+++ Отрывок документа

В философии эпохи Просвещения стремление человека к собственному счастью находило больший отклик, чем у Канта, – например, у Гельвеция. В современной философии эта тенденция наиболее радикальное выражение нашла у Штирнера и Ницше [72] . Но хотя они занимают позицию, противоположную Кальвину и Канту, они тем не менее согласны с ними в том, что любовь к другим и любовь к себе не одно и то же. Любовь к другим они осуждали как слабость и самопожертвование, в противовес чему выдвигали эгоизм и себялюбие – которые они тоже путали между собой, не проводя между ними различия, – как добродетель. Так, Штирнер говорил: «Итак, решать должны эгоизм, себялюбие, а не принцип любви, не мотивы любви вроде милосердия, доброты, добродушия или даже справедливости – ибо iustitia тоже феномен любви, продукт любви; любовь знает только жертвенность и требует самопожертвования [73] .

++++++
+++ Набор строк

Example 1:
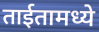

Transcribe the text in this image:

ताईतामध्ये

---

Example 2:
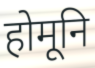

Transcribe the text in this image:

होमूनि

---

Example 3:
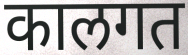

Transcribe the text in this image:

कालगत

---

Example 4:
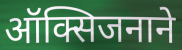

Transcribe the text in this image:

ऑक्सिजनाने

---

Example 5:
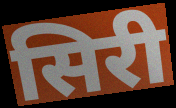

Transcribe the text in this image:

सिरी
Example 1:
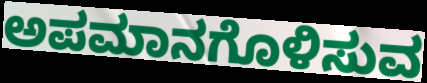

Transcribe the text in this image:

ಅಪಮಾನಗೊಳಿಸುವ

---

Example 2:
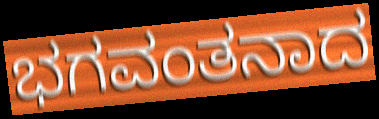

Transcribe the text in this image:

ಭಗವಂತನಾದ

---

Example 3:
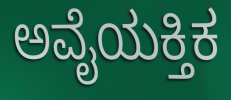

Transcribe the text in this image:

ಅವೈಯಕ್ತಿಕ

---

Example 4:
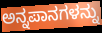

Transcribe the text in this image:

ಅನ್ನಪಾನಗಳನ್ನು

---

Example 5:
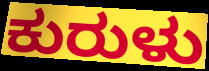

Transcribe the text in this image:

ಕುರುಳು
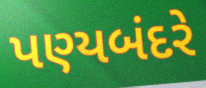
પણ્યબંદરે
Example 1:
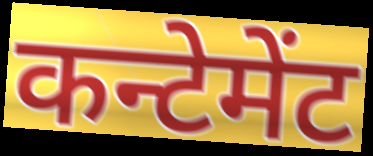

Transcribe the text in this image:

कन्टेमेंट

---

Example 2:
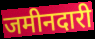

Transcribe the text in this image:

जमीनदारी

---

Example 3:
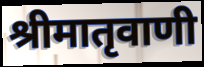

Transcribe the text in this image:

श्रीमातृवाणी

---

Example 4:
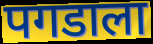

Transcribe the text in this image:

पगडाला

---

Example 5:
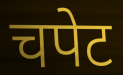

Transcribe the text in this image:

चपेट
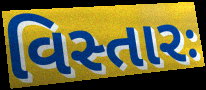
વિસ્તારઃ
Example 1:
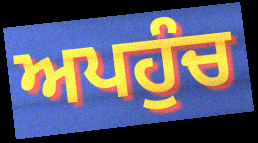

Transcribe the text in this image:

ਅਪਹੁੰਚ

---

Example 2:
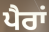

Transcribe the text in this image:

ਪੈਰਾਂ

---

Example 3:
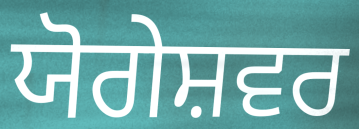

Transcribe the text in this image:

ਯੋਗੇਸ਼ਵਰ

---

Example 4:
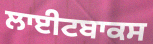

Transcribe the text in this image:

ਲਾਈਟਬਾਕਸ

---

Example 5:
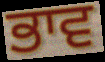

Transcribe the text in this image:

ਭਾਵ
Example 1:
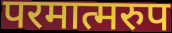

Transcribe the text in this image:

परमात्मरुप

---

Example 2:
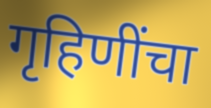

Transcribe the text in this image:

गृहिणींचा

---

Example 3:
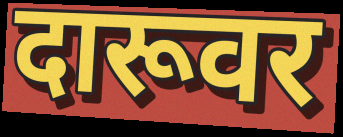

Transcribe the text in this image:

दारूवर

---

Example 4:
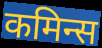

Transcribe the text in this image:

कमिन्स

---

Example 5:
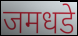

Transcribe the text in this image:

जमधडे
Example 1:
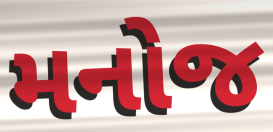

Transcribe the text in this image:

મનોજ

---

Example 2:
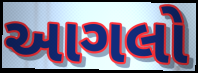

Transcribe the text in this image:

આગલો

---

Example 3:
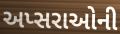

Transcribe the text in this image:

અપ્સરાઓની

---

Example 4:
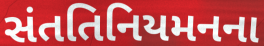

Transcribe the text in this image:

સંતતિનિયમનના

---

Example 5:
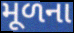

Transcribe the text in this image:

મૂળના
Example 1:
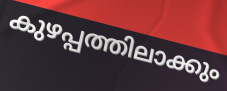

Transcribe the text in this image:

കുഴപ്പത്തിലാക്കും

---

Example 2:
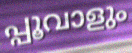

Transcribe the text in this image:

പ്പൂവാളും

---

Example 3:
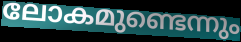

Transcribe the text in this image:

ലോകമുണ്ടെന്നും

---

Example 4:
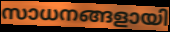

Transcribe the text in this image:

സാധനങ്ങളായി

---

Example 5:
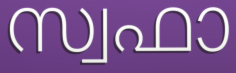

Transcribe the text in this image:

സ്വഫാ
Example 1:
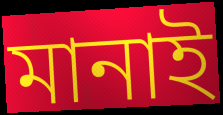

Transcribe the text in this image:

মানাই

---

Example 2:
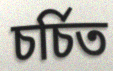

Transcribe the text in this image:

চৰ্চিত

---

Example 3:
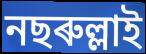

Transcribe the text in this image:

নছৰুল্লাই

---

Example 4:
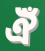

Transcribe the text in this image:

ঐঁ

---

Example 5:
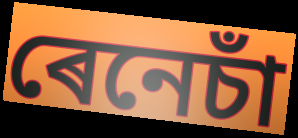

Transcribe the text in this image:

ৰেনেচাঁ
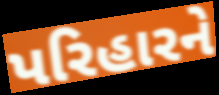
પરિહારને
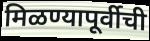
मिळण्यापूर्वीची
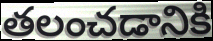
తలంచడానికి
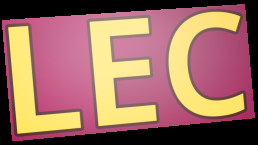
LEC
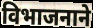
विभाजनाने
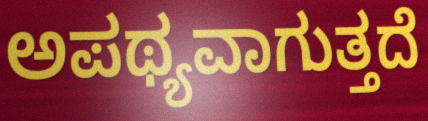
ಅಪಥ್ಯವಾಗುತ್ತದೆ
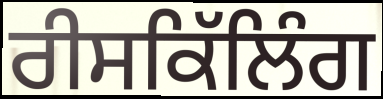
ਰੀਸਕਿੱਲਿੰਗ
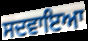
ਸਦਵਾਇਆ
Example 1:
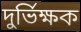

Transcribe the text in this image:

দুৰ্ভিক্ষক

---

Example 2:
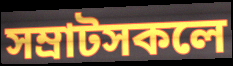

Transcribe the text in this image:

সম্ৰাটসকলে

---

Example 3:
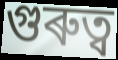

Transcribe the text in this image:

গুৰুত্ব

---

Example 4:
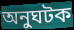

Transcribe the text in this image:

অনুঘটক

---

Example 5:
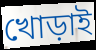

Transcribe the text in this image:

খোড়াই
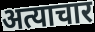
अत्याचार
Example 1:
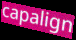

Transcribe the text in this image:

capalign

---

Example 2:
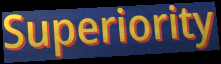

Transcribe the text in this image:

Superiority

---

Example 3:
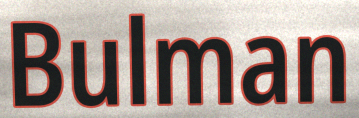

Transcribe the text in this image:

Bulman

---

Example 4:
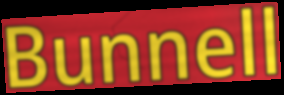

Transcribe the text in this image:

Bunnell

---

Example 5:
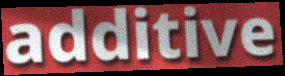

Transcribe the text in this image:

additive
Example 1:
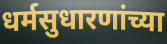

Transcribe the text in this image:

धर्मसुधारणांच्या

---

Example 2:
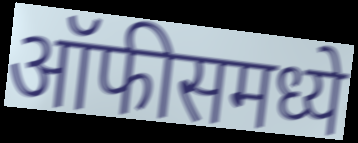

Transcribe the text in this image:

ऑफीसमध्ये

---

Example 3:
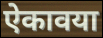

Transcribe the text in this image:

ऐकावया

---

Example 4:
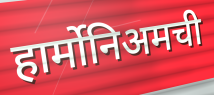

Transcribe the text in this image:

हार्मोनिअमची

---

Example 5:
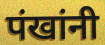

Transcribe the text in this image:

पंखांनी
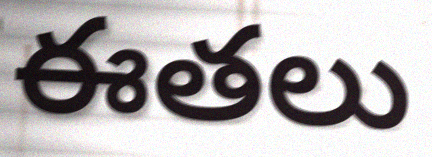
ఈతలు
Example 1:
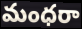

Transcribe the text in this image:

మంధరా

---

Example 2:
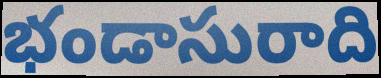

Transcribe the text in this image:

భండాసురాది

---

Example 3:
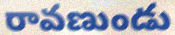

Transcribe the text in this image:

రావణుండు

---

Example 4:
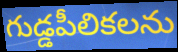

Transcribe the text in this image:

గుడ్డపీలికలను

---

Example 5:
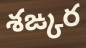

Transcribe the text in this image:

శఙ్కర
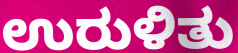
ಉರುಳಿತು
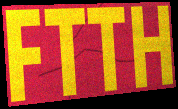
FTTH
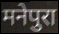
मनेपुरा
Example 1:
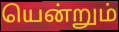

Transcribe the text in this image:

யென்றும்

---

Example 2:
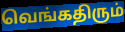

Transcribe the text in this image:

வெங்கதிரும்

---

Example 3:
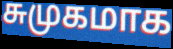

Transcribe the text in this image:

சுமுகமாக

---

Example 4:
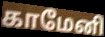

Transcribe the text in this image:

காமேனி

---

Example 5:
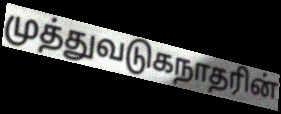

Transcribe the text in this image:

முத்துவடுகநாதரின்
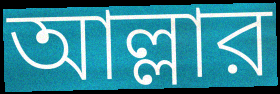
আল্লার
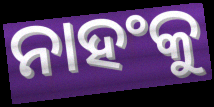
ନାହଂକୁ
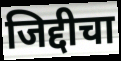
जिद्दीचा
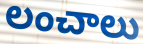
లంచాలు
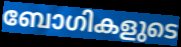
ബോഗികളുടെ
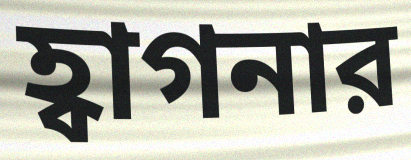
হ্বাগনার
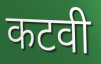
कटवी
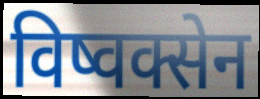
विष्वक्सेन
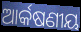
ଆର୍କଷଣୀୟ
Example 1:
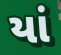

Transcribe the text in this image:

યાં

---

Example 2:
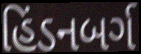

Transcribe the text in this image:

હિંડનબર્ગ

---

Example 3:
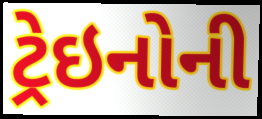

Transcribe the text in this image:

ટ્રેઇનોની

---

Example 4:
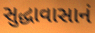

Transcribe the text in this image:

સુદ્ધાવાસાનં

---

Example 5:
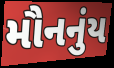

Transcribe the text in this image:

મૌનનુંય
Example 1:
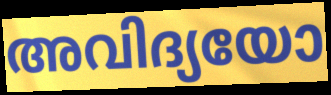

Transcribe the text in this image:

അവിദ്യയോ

++++++
+++ Набор строк

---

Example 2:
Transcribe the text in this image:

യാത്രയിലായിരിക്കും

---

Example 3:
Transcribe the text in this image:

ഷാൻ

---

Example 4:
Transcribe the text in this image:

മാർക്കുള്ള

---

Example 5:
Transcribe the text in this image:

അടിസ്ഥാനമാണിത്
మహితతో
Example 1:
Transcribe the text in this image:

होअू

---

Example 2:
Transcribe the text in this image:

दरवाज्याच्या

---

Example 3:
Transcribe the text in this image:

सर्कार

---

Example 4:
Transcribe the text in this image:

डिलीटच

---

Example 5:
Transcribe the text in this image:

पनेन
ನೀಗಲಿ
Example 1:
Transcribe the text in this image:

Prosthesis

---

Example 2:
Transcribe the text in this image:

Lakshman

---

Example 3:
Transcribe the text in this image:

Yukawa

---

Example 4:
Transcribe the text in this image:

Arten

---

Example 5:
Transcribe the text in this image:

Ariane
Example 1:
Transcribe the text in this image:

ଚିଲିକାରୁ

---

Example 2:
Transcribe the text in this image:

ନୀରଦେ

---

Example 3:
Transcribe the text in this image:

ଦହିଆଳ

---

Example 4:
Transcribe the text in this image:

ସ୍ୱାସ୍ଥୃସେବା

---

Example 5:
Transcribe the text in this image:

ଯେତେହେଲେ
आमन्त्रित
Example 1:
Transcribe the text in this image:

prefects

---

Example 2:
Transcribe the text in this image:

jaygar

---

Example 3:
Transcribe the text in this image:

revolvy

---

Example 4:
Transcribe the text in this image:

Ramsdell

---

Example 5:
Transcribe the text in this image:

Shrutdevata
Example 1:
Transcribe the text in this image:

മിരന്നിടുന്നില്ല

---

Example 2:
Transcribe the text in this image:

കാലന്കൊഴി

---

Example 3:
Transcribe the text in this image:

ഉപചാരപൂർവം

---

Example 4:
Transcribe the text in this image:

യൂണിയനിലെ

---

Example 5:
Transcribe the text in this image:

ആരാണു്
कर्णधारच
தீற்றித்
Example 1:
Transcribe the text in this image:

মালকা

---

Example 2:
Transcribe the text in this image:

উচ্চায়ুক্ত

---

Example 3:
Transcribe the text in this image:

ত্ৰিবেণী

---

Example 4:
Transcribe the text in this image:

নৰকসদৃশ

++++++

● Указания к заданию
Продолжите отрывок о любви к себе и эгоизме у Штирнера и Ницше, начав сразу после его последнего предложения. Строки представляют собой самостоятельный материал, не связанный с отрывком.

● Итоговый результат
Тот вид любви, который осуждается Штирнером, – это мазохистская зависимость, в которой человек сам себя превращает в средство другого для достижения им своих целей. Порицая эту концепцию любви, он, однако, не смог избежать формулировки, которая, будучи весьма спорной, преувеличивает этот момент. Разрабатываемый Штирнером позитивный принцип{28} противополагался им позиции, которой в продолжение столетий придерживалась христианская теология и которая была жива и в немецкой идеалистической философии, преобладавшей в его время, а именно стремлению покорить человека, чтобы он подчинился внешней силе и в ней нашел свою опору. Штирнер не был фигурой, равной Канту или Гегелю, но он обладал мужеством радикально противопоставить свою позицию идеалистической философии в той ее части, которая отвергала конкретного индивида в пользу абсолютистского государства, помогая тем самым последнему сохранять деспотическую власть.
Несмотря на многочисленные расхождения между Ницше и Штирнером, их идеи в этом отношении во многом совпадали. Ницше также не принимал любовь и альтруизм, считая их выражением слабости и самоотрицания. Согласно Ницше, потребность в любви свойственна рабам, неспособным бороться за то, чего они хотят, и потому стремящимся обрести желаемое через любовь. Альтруизм и любовь к человечеству становятся тем самым символом вырождения [74] . Сущность хорошей и здоровой аристократии состоит для Ницше в том, что она готова жертвовать массами людей ради осуществления собственных интересов, не испытывая при этом сознания вины{29}. Общество – это «фундамент и помост, могущий служить подножием некоему виду избранных существ для выполнения их высшей задачи и вообще для высшего бытия» [75] . Можно было бы привести еще немало цитат, в которых запечатлен этот дух презрения и эгоизма. Эти идеи часто интерпретировались как выражение сути ницшевской философии. Однако они никоим образом не представляют истинного смысла его философии [76] .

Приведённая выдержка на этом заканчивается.